Wolfgang Scholle ist im Hohen Rat für Wien, Niederösterreich und das Burgenland.  |  NOEN, privat

Zwei Jahre nach der staatlichen Anerkennung als Kirche begann es 1957 in einem Provisorium in der Heidenheimer Straße. Heute pflegen die Mormonen in ihrem Gemeindezentrum in der Kugelgasse ein reges Glaubensleben.

Rund 100 Mitglieder zählt die Gemeinde in St. Pölten

104 Mitglieder zählt die St. Pöltner Gemeinde, die vor wenigen Tagen ihr 60-Jahr-Jubiläum feierte. In den sechs Dekaden hat sich punkto Akzeptanz der Kirche Jesu Christi der Heiligen der letzten Tage viel getan, berichtet der St. Pöltner Wolfgang Scholle, der Mitglied im Hohen Rat für Wien, Niederösterreich und das Burgenland ist: „Wir stehen in ständigen Austausch mit den anderen Religionen und haben uns heute auch mehr nach außen geöffnet.“ Scholle ist seit vierzig Jahren getauftes Mitglied dieser Kirche, die sich neben der Bibel auf das Buch Mormon stützt, die keine Heiligen hat und für die das Kreuz kein Glaubenssymbol ist.
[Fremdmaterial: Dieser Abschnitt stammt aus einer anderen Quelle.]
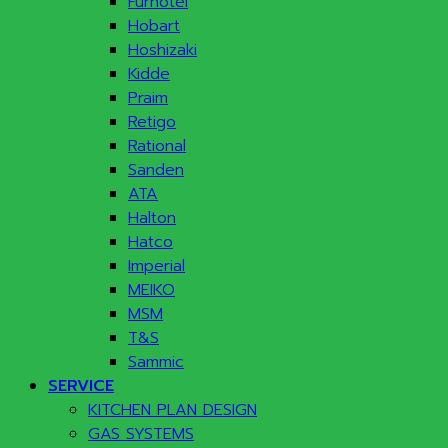
Furnotel
Hobart
Hoshizaki
Kidde
Praim
Retigo
Rational
Sanden
ATA
Halton
Hatco
Imperial
MEIKO
MSM
T&S
Sammic
SERVICE
KITCHEN PLAN DESIGN
GAS SYSTEMS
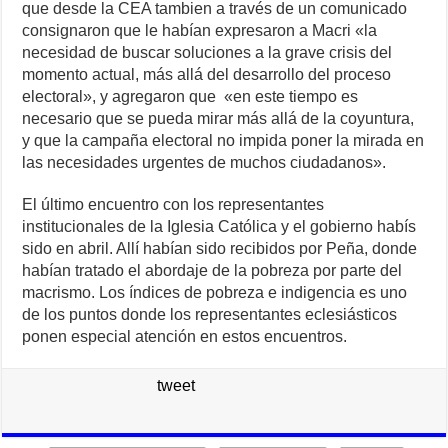
que desde la CEA tambien a través de un comunicado
consignaron que le habían expresaron a Macri «la
necesidad de buscar soluciones a la grave crisis del
momento actual, más allá del desarrollo del proceso
electoral», y agregaron que «en este tiempo es
necesario que se pueda mirar más allá de la coyuntura,
y que la campaña electoral no impida poner la mirada en
las necesidades urgentes de muchos ciudadanos».
El último encuentro con los representantes
institucionales de la Iglesia Católica y el gobierno habís
sido en abril. Allí habían sido recibidos por Peña, donde
habían tratado el abordaje de la pobreza por parte del
macrismo. Los índices de pobreza e indigencia es uno
de los puntos donde los representantes eclesiásticos
ponen especial atención en estos encuentros.
tweet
Mormonen legen Wert auf Zusammenarbeit in der interreligiösen Plattform

Trotz grundlegender Auffassungsunterschiede mit den anderen christlichen Religionen, legen die St. Pöltner Mormonen großen Wert auf die Zusammenarbeit in der interreligiösen Plattform in der Stadt. Die sei von hohem gegenseitigen Respekt geprägt, freut sich Scholle. Ein Beweis dafür war der Jubiläums-Gottesdienst, bei dem die Mormonen den evangelischen Superintendent Lars Müller-Marienburg und den in der Diözese für Weltreligionen zuständigen katholischen Theologen Johann Bruckner begrüßen konnten.

Der Bevölkerung bekannt sind die Mormonen vor allem durch ihre Hilfstätigkeit. „Das Geld dafür stammt aus dem Zehnten, den jedes Mitglied spendet“, erklärt Scholle. Geld vom Staat nehmen die Mormonen hingegen prinzipiell nicht an, bezahlte Priester, Pfarrer oder Prediger gibt es nicht.